19.4 where all or any part of the order is still in the process of manufacture as at the date on which the Company receives the cancellation notice from the Customer then the Customer shall only be liable to pay the costs of the Company up to the date on which the cancellation notice was received including but not limited to : the cost of all work in progress, the full cost of any special tooling that the Company manufactured or purchased to fulfil the contract, materials bought in for the purpose of fulfilling the order, etc.
19.5 where the cancellation involves an order that is the subject of a number of phased or call off type deliveries and where the Customer received a quantity discount from the Company on its original order because of the total quantity of that order and where the Company has already delivered part or parts of the original order then the Company will become immediately entitled to payment from the Customer for the parts or parts of the original order that have already been delivered based upon the Company’s usual pricing at such lower (or non existent) quantity discount that would have applied had the Customer originally placed an order for the quantity of goods actually delivered but less any payment already received in respect of such goods.
20. Orders with Future Phased Deliveries. Where the Customer and the Company agree a contract whereby an order is to be the subject of a number of future predetermined phased delivery dates or where the Customer can ‘call off’ deliveries at its discretion then the following will apply:
20.1 the Company will invoice the Customer for each delivery of goods when such goods are dispatched.
20.2 where fixed future phased delivery dates have been agreed then the Company will be entitled to invoice the Customer on those pre-agreed delivery dates even if the Customer asks for one or more deliveries to be delayed.
20.3 where the Customer does not ‘call off’ the entirety of the original order quantity within 12 months of the date of the original order then the Company shall be entitled to dispatch the remaining part of the initial order quantity on the date that is 12 months after the date of the original order.
21. Lien.
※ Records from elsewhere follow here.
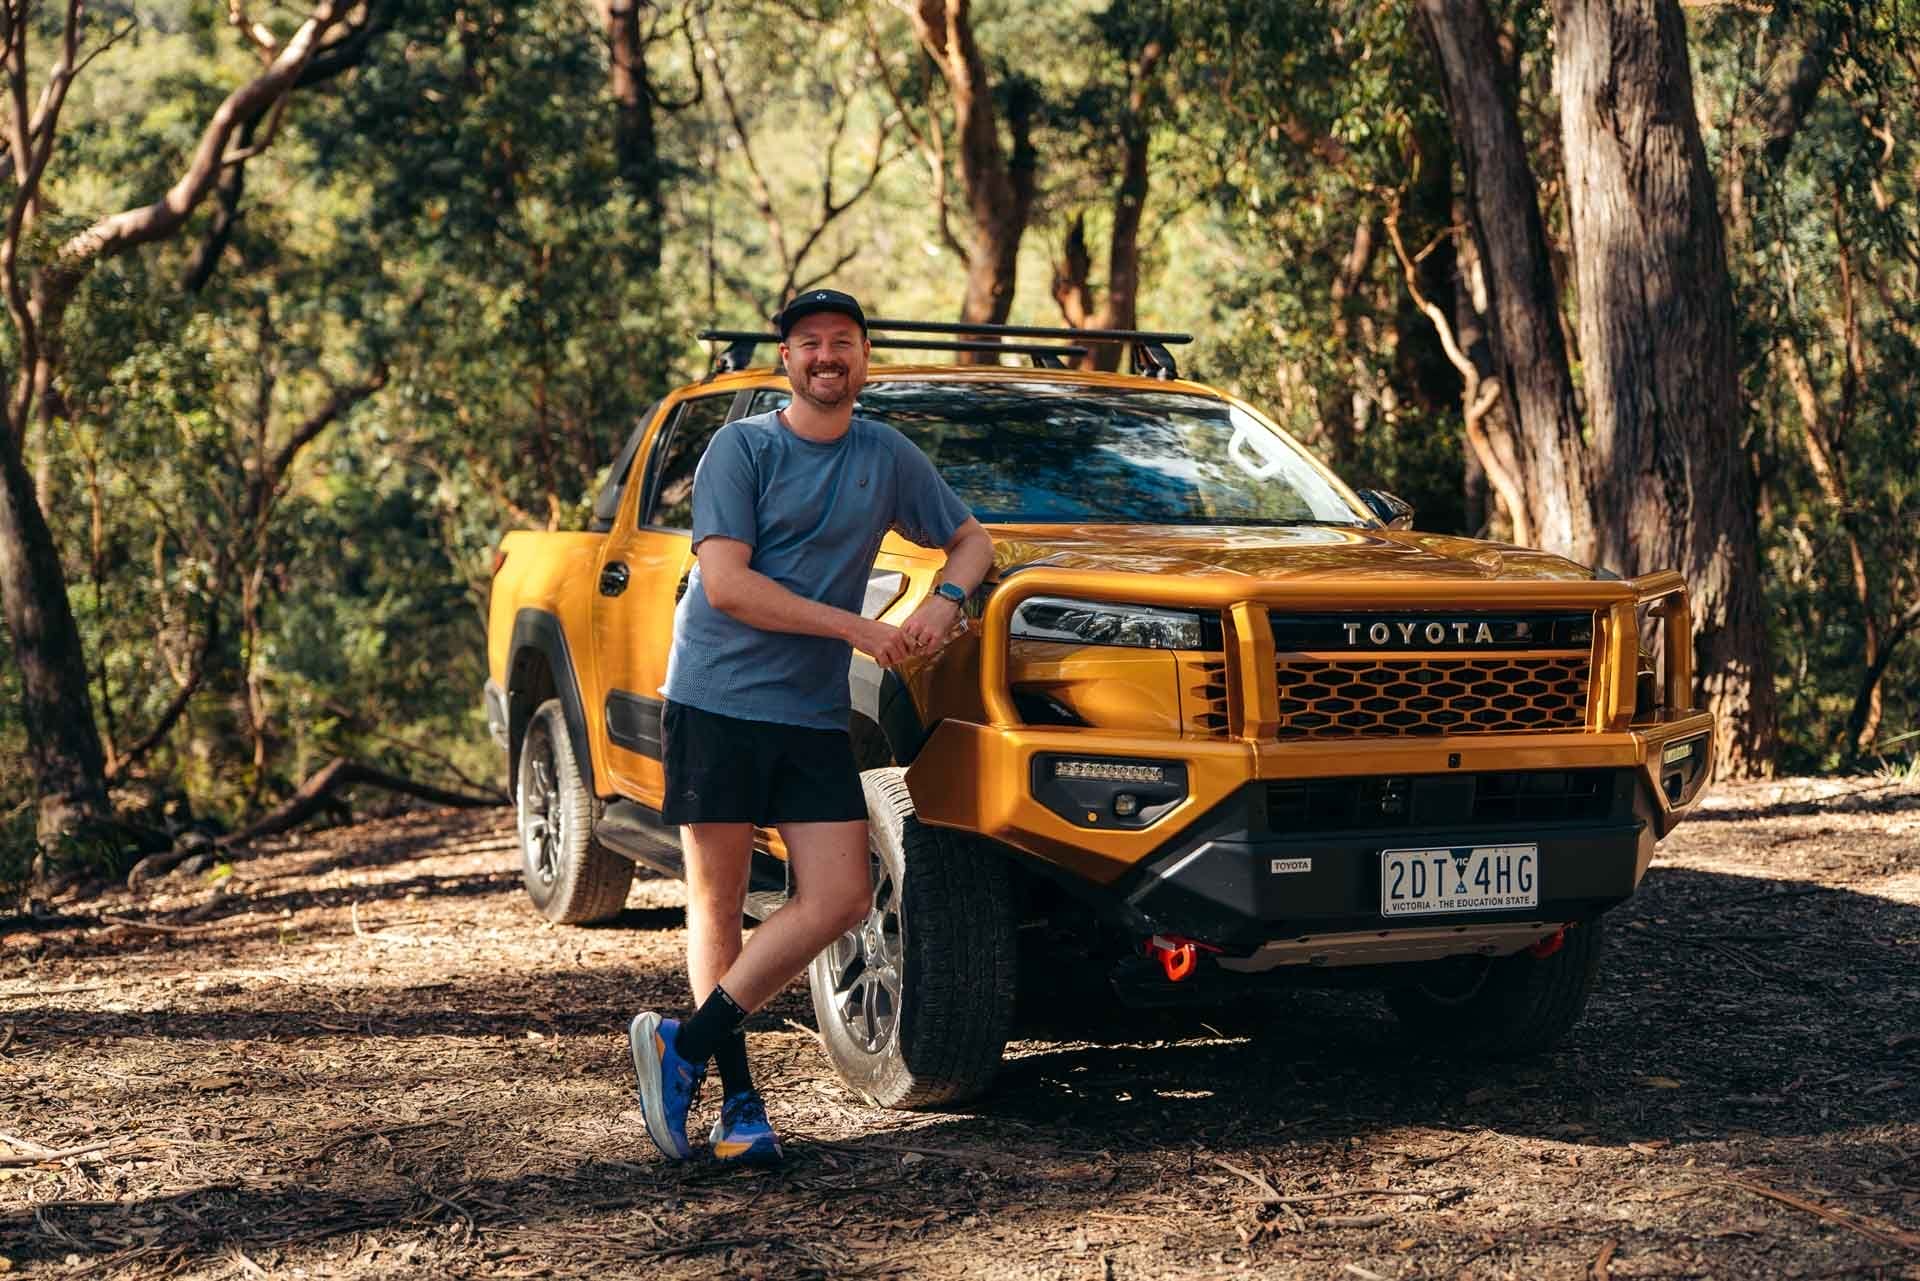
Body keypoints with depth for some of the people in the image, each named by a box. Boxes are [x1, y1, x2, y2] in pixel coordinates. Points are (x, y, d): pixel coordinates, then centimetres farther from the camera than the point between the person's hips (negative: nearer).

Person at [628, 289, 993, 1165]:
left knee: (840, 900, -6)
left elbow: (970, 540, 23)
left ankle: (685, 1044, 0)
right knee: (718, 904, 0)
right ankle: (738, 1098, 6)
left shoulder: (888, 458, 10)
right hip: (716, 700, -4)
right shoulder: (741, 449, -3)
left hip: (815, 715, 4)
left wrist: (946, 599, -1)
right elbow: (726, 583, -13)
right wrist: (860, 629, -14)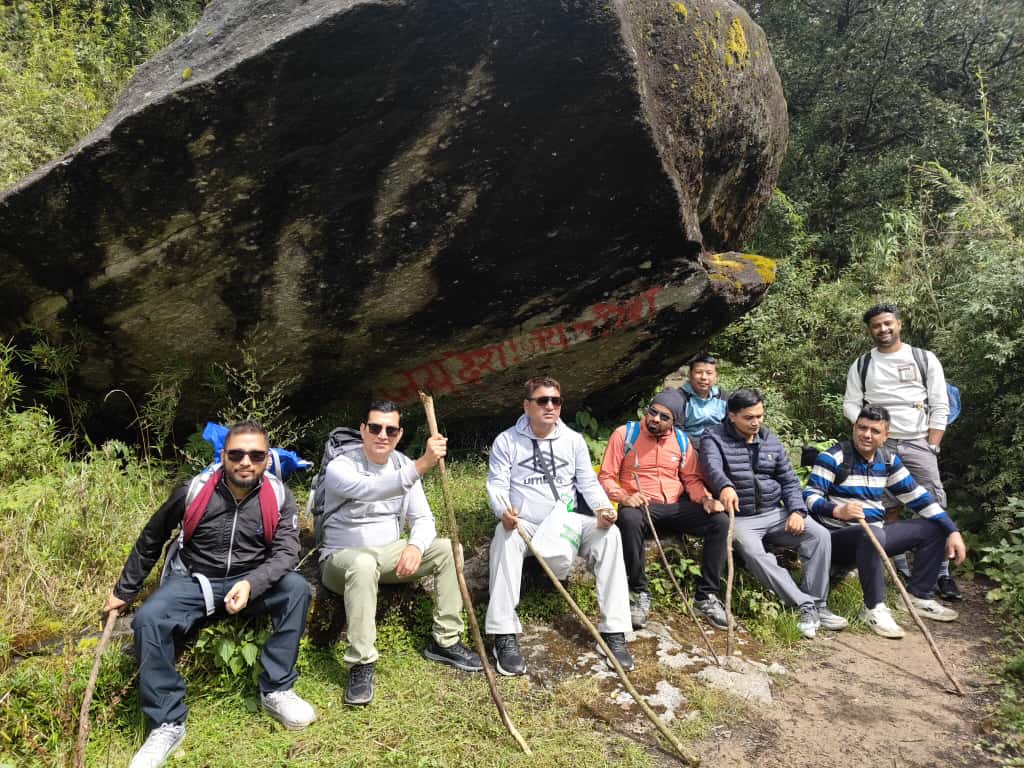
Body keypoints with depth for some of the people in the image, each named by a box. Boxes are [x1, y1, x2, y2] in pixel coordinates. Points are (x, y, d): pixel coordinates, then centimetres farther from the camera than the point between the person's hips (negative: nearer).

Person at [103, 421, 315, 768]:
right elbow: (151, 539, 4)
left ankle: (276, 690, -14)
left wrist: (250, 584, -35)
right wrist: (124, 591, 13)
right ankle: (168, 724, -13)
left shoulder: (278, 496, -10)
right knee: (148, 620, -28)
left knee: (296, 588, -27)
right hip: (194, 581, 0)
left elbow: (286, 551, -16)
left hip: (250, 582, 1)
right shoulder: (193, 491, -12)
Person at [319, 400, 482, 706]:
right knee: (364, 563, -40)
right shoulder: (340, 467, -17)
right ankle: (361, 665, -29)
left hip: (390, 553, 6)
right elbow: (373, 489, -40)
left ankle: (444, 641, -4)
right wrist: (422, 465, -54)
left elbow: (423, 518, 2)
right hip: (343, 558, -5)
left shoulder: (404, 465, 2)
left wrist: (416, 545, -22)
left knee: (448, 548, -14)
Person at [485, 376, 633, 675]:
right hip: (523, 524, -2)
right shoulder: (506, 441, 0)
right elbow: (497, 485, -4)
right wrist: (504, 510, -27)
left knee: (609, 534, -26)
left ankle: (613, 631, -22)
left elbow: (589, 483, 8)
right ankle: (504, 636, -34)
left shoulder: (574, 440, 8)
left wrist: (603, 508, -14)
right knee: (505, 535, -37)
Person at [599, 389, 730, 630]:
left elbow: (692, 479, 13)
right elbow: (606, 476, -4)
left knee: (720, 521, -19)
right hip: (639, 506, -4)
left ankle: (707, 595, -8)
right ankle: (640, 594, -21)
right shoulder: (625, 434, -3)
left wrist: (705, 498, -8)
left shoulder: (681, 440, 9)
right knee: (628, 519, -40)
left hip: (675, 506, 4)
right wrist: (624, 497, -23)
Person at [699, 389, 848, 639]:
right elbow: (712, 467, -25)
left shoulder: (771, 441, 13)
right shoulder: (714, 438, -3)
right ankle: (806, 605, -28)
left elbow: (790, 481, 15)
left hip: (776, 513, 5)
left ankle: (818, 604, -11)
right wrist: (725, 486, -47)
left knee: (819, 535, -16)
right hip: (740, 518, -5)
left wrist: (797, 511, -3)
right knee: (752, 552, -33)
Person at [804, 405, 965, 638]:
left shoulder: (888, 460, 8)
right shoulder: (833, 458, -11)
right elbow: (809, 497, -19)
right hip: (837, 538, -7)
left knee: (934, 528, 5)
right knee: (873, 534, -38)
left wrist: (952, 531, -1)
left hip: (874, 535, 7)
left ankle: (918, 596, 10)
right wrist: (837, 511, -39)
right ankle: (874, 608, -22)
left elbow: (917, 496, 8)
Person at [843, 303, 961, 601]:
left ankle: (942, 574, 0)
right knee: (887, 509, 3)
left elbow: (940, 406, 2)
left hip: (919, 444, -1)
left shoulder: (925, 359, 5)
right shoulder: (861, 365, 8)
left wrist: (931, 446, -5)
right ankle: (901, 570, 13)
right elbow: (850, 405, 8)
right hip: (880, 446, 1)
The Company shall have a general lien on all goods in its possession belonging to the Customer to secure any money owing by the Customer to the Company.
22. Passing of Title.
22.1 title to the goods shall pass to the Customer only when they have been paid for in full.
22.2 the Company may recover goods in respect of which title has not passed to the Customer at any time after the Customer is in default in making payment under these Terms and Conditions.
22.3 the Customer hereby licences the Company through its officers, employees or agents to enter upon the premises of the Customer for the purpose of enforcing sub-condition 22.2 above.
23. Waiver by the Company of any of these conditions shall apply only to the particular circumstances in which waiver occurs and shall not be treated more extensively or as a general waiver of that or any other conditions.
24. Entire Agreement. These Terms and Conditions together with the quotation and any other written documents constituting the contract comprise the entire agreement and understanding between the Company and the Customer in respect of the goods to which they relate.
25. Sterling. Unless otherwise stated all prices are quoted and are payable in sterling as at the date of invoice.
26. Force Majeure. Neither party shall be liable for any default due to act of God war strike lock-out industrial action fire flood drought tempest or other such event beyond the reasonable control of the party seeking to avoid liability.
27. Governing Law and Jurisdiction.
27.1 The contract between the parties and these Terms and Conditions shall be governed by and construed in accordance with English law.
27.2 The Company and the Customer irrevocably submit for all purposes in connection with the contract and these Terms and Conditions to the non-exclusive jurisdiction of the Courts of England.